Baukultur muss ebenfalls mittels eines groben gesetzlichen Rahmens abgesteckt sein, um die ostbelgische Landschaft vor einer unkontrollierten Bebauung und Zersiedlung zu schützen. „Die Freiheit des Einzelnen endet dort, wo die Freiheit des Anderen beginnt‟ (Immanuel Kant).
In jeder Gesellschaft bestehen Grundregeln in Form von verbindlichen Gesetzen, die das Zusammenleben bestimmen und Auswüchse unterbinden.

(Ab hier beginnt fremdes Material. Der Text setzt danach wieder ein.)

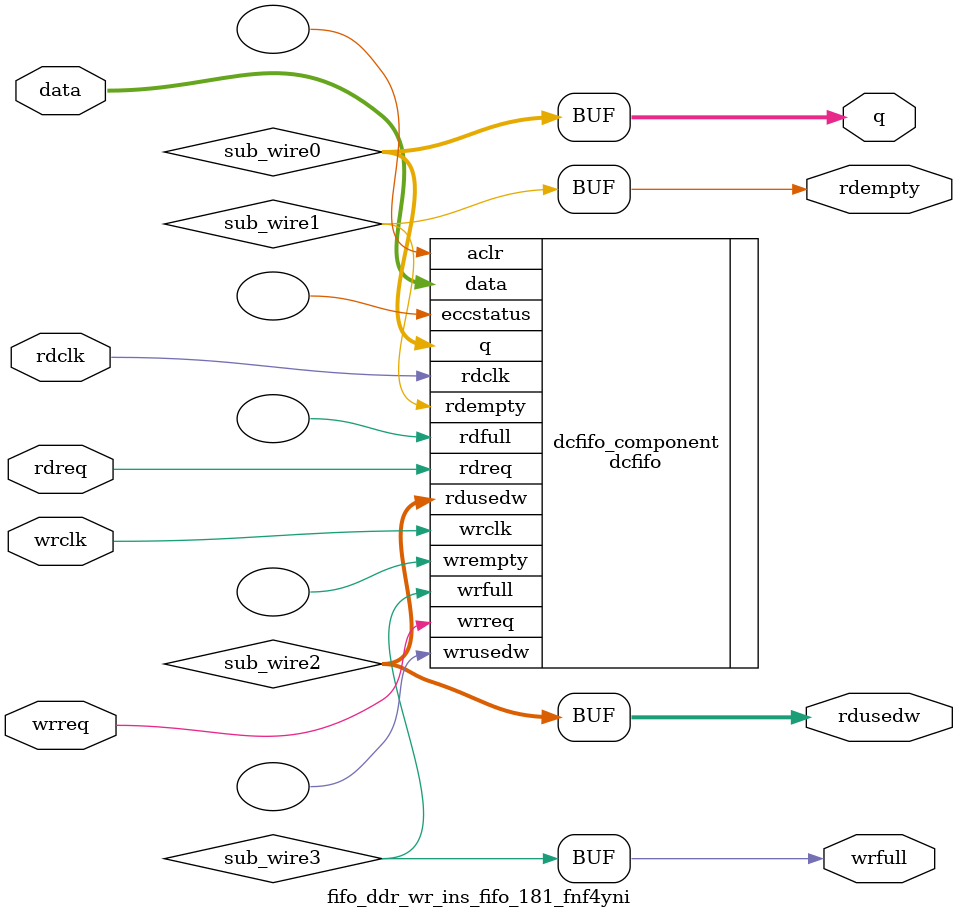
<source format=v>



`timescale 1 ps / 1 ps
// synopsys translate_on
module  fifo_ddr_wr_ins_fifo_181_fnf4yni  (
    data,
    rdclk,
    rdreq,
    wrclk,
    wrreq,
    q,
    rdempty,
    rdusedw,
    wrfull);

    input  [160:0]  data;
    input    rdclk;
    input    rdreq;
    input    wrclk;
    input    wrreq;
    output [160:0]  q;
    output   rdempty;
    output [7:0]  rdusedw;
    output   wrfull;

    wire [160:0] sub_wire0;
    wire  sub_wire1;
    wire [7:0] sub_wire2;
    wire  sub_wire3;
    wire [160:0] q = sub_wire0[160:0];
    wire  rdempty = sub_wire1;
    wire [7:0] rdusedw = sub_wire2[7:0];
    wire  wrfull = sub_wire3;

    dcfifo  dcfifo_component (
                .data (data),
                .rdclk (rdclk),
                .rdreq (rdreq),
                .wrclk (wrclk),
                .wrreq (wrreq),
                .q (sub_wire0),
                .rdempty (sub_wire1),
                .rdusedw (sub_wire2),
                .wrfull (sub_wire3),
                .aclr (),
                .eccstatus (),
                .rdfull (),
                .wrempty (),
                .wrusedw ());
    defparam
        dcfifo_component.enable_ecc  = "FALSE",
        dcfifo_component.intended_device_family  = "Arria 10",
        dcfifo_component.lpm_hint  = "DISABLE_DCFIFO_EMBEDDED_TIMING_CONSTRAINT=TRUE",
        dcfifo_component.lpm_numwords  = 256,
        dcfifo_component.lpm_showahead  = "ON",
        dcfifo_component.lpm_type  = "dcfifo",
        dcfifo_component.lpm_width  = 161,
        dcfifo_component.lpm_widthu  = 8,
        dcfifo_component.overflow_checking  = "ON",
        dcfifo_component.rdsync_delaypipe  = 4,
        dcfifo_component.underflow_checking  = "ON",
        dcfifo_component.use_eab  = "ON",
        dcfifo_component.wrsync_delaypipe  = 4;


endmodule



</source>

Davon abgesehen muss diese gesetzliche Grundlage Projektautoren und Bauwilligen Planungssicherheit verschaffen.
Baukultur muss mit der Zeit gehen: Grundbedürfnisse verändern sich, beispielsweise der Wunsch nach tageslichtdurchfluteten hellen Zimmern.
Baukultur und Architektur müssen trotz ständig steigender Kosten weiterhin bezahlbar bleiben. Vor allen Dingen kompakte Volumen helfen dabei, die Bau- und Unterhaltskosten im Griff zu halten.
Baukultur muss nachhaltig ausgelegt sein: Gebäude müssen mehrere Generationen überdauern und auf diese Weise spätere Umbaumaßnahmen statt eines vollständigen Abrisses erlauben. Nachwachsende Rohstoffe oder recycelbare Materialien müssen gefördert werden, damit der Produktionsaufwand für Baustoffe im Hinblick auf eine klimaneutrale Bauweise verringert wird.